Today is national cheesecake day, so of course I had to make a cheesecake. My favorite cheesecake is probably just original cheesecake with cherries on top, but I wanted to mix it up a little today. I opened the pantry to grab the graham crackers to make the crust and spotted the animal crackers. It was a last minute decision to make the crust out of hazelnuts and animal crackers. Then I spotted the Nutella and decided it would be a chocolate hazelnut cheesecake. Quite a delicious combo, if I do say so myself! I thought it would be pretty if the cheesecake had two layers, one that had chocolate and one that just had hazelnut flavor. The result was a beautiful cheesecake with two contrasting layers. I thought the top looked a little plain, so I added a chocolate ganache and sprinkled a few more hazelnuts on top…much prettier. It tasted as good as it looked and couldn’t have been easier. Who even knew there was a national cheesecake day? Enjoy!
Chocolate Hazelnut Cheesecake
for the crust:
1/2 cup chopped hazelnuts
2-2 1/2 cups animal crackers
1/4 cup sugar
4 tbsp melted butter
Place hazelnuts and sugar in food processor. Pulse until hazelnuts are coarse crumbs. Add animal crackers and pulse until the crackers and nuts are the same size. Add melted butter and pulse 5-6 times. Pour crumb mixture into 8 inch springform pan and press onto bottoms and sides. Bake at 350 degrees for 12-15 or until edges are lightly browned. Let cool while making the filling.
for the filling:
2 (8oz) packages 1/3 less fat cream cheese, room temperature
1/3 cup sugar
1 tsp vanilla
2 eggs
2 tbsp hazelnut syrup (you will find this in the coffee section of your grocery store)
1/4 cup chocolate hazelnut spread (such as Nutella)

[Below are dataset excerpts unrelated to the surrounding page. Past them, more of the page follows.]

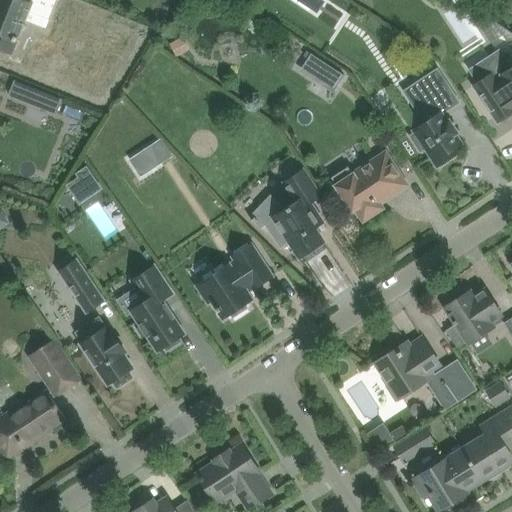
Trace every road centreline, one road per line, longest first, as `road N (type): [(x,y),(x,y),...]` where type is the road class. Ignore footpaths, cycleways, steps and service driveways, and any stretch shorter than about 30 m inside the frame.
road 1 (residential): [(511,210),(271,369)]
road 2 (residential): [(271,369),(54,511)]
road 3 (residential): [(359,511),(271,369)]
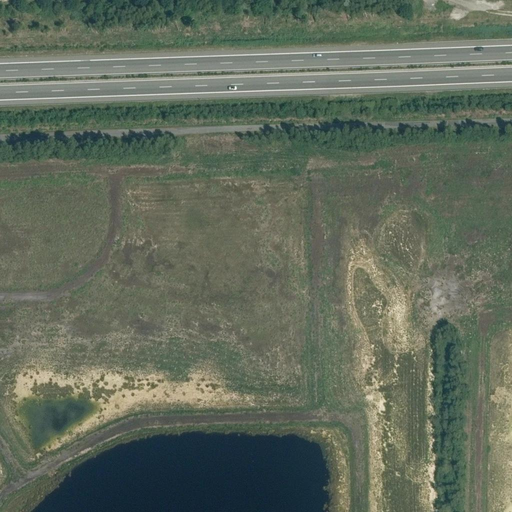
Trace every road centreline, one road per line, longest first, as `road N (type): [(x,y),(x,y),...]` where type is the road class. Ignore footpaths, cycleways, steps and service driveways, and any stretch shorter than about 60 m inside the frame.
road 1 (trunk): [(511,53),(0,71)]
road 2 (trunk): [(0,93),(511,75)]
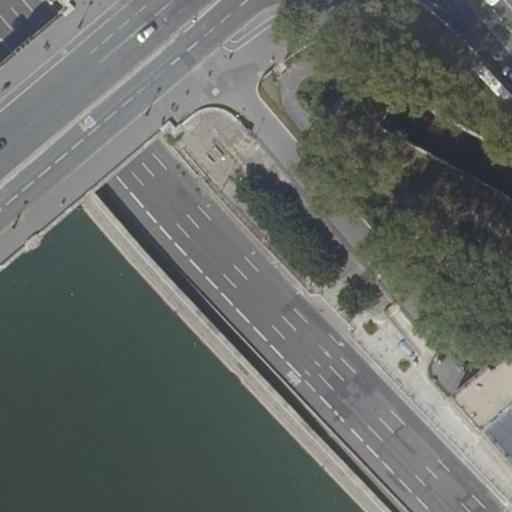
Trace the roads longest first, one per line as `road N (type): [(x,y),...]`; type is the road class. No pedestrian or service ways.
road 1 (primary): [(0,1),(130,159),(420,479)]
road 2 (primary): [(183,0),(0,151)]
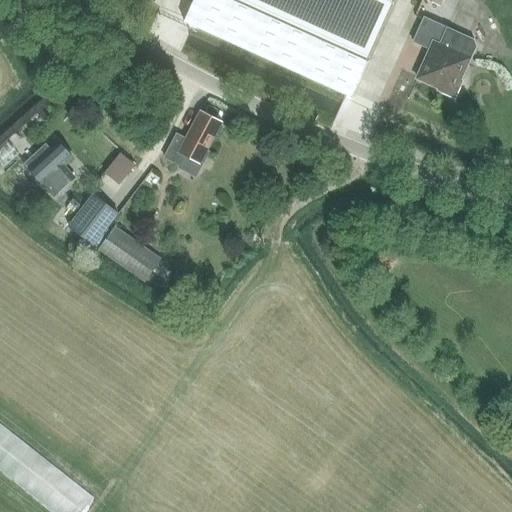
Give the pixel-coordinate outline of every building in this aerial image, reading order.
[(193,0),(184,21),(350,96),(393,0),(193,0)] [(474,40),(449,28),(424,17),(413,42),(430,49),(417,79),(439,88),(438,90),(454,98),(462,81),(460,81),(470,57),(476,46),(474,40)] [(219,137),(222,130),(220,128),(221,125),(201,114),(187,140),(175,134),(163,156),(179,164),(183,156),(197,163),(205,149),(207,150),(215,135),(219,137)] [(43,185),(54,197),(74,178),(64,167),(73,158),(59,144),(45,157),(39,151),(25,165),(29,168),(27,170),(42,186),(43,185)] [(93,195),(67,228),(92,247),(118,213),(93,195)] [(115,226),(98,249),(145,282),(155,267),(138,255),(144,247),(115,226)] [(382,248),(373,264),(387,272),(396,256),(382,248)]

Combine cream cheese and sugar in medium bowl. Beat with electric mixer until smooth. Add vanilla and eggs and mix until combined. Divide the mixture in half. Add the hazelnut syrup to one half and mix thoroughly. Add the chocolate hazelnut spread to the other half until fully combined. Pour the chocolate mixture over the baked crust. Pour the remaining cream cheese mixture evenly over the chocolate mixture. Place in 325 degree oven and bake for 40-45 minutes or until center is almost set. Cool completely, top with ganache if desired and refrigerate at least 4 hours before serving.
optional ganache:
1/4 cup chopped milk chocolate plus 1 tbsp, divided
1 tbsp heavy cream
1 tbsp hazelnut syrup
Heat 1/4 cup chocolate, heavy cream, and hazelnut syrup in microwave for about 30 seconds or until the chocolate is completely melted. Stir in remaining chocolate until melted and pour over cheesecake.